Crosby, Stills and Nash: Every Album, Every Song
published: 14 /
Nicky Crewe finds that Andrew Wild's new book in Sonicbond Publishing’s 'On Track' series is a definitive guide to Crosby, Stills and Nash not forgetting Neil Young’s contributions.
This slim volume packs in an enormous amount of information and insight into the songs and careers of Crosby, Stills and Nash, both together and as solo artists. Neil Young’s contribution is assessed and catalogued, too. It’s a book by a true fan, for fans. In spite of its modest size, it is much more than a discography, including quotes from interviews and relevant publications to add interest to the nitty gritty detail of who recorded what, when and who with. There are some great colour photos too.
Andrew Wild writes about music and local history, so we have that much in common. We share a love of the music of Crosby, Stills and Nash, too. And I suspect we have been to some of the same concerts in Manchester over the last decade including Crosby and Nash, Crosby, Stills and Nash and Graham Nash solo.

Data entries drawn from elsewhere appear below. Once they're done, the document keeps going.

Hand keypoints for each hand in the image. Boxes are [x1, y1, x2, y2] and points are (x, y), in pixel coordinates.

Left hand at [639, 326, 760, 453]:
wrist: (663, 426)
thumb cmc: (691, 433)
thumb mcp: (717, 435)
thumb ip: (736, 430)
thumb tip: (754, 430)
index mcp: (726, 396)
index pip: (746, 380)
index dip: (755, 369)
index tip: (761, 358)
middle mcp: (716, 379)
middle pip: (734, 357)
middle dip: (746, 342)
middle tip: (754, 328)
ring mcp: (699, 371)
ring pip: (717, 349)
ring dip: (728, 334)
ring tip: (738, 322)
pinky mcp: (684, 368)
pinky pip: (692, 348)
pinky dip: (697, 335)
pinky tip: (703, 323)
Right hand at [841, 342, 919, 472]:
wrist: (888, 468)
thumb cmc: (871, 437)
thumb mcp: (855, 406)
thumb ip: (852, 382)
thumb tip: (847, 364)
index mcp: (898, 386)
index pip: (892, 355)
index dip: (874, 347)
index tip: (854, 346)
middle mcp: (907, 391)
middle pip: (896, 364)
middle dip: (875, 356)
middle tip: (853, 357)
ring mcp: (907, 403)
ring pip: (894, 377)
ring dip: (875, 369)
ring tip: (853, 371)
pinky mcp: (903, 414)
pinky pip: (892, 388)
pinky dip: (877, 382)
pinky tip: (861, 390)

The scope of this book begins with the careers of David Crosby, Stephen Stills and Graham Nash before they got together and discovered the magic they could make. The Hollies, the Byrds and Buffalo Springfield are all part of the back story. So, of course, are Judy Collins and Joni Mitchell. Neil Young becomes a significant player with Deja Vu and beyond. Andrew Wild doesn’t shy away from exploring the difficulties experienced by this extremely talented group of musicians, with their own distinctive approaches to their careers, their lifestyles and their music.
The byline is ‘every album, every song’ and we are taken through album by album, with information and some analysis of each, from Crosby, Stills and Nash released in 1969 to 'Deja Vu Live' in 2006.
There’s also a list of compilations, archive collections and unreleased and incomplete albums, plus a core-collection discography and a bibliography.
There’s a section on their solo albums, and at time of publication (late 2020) the question of their future is posed. Now, all in their late seventies, these musicians are still making music, but the chance of them doing it together again is unlikely.
My involvement with CS&N, and Neil Young began in 1969 with a significant teenage romance and continued until I reached '4 Way Street'. We listened to our vinyl records with attention and awe, and even a sense of occasion; those songs are embedded deeply in my psyche. I lost my way until I started to see various combinations in concerts in Manchester around 2011 - those concerts are among the most emotional and memorable I’ve ever attended.
The vivid descriptions of the early songs and the stories behind them brought memories flooding back, not least because songs like 'Teach Your Children', 'Our House' and 'Marrakesh Express' have been and continue to be part of the soundtrack of my own life.
In 1967, Graham Nash wasn’t the only one who dreamt of leaving the rainy skies of Manchester for sunny California. I was too young to do it, but I loved that he did. As a long time fan of Nash, I loved the observation that he was “the artistic dark horse” of C S &N.
I’m glad this kind of book is still being written and published and can sit on a shelf as part of a valued collection. Internet searches have their place, but this is a true reference book, setting their music in personal and political contexts. It’s also a reminder of the power of their music and their influence as songwriters and commentators over the decades.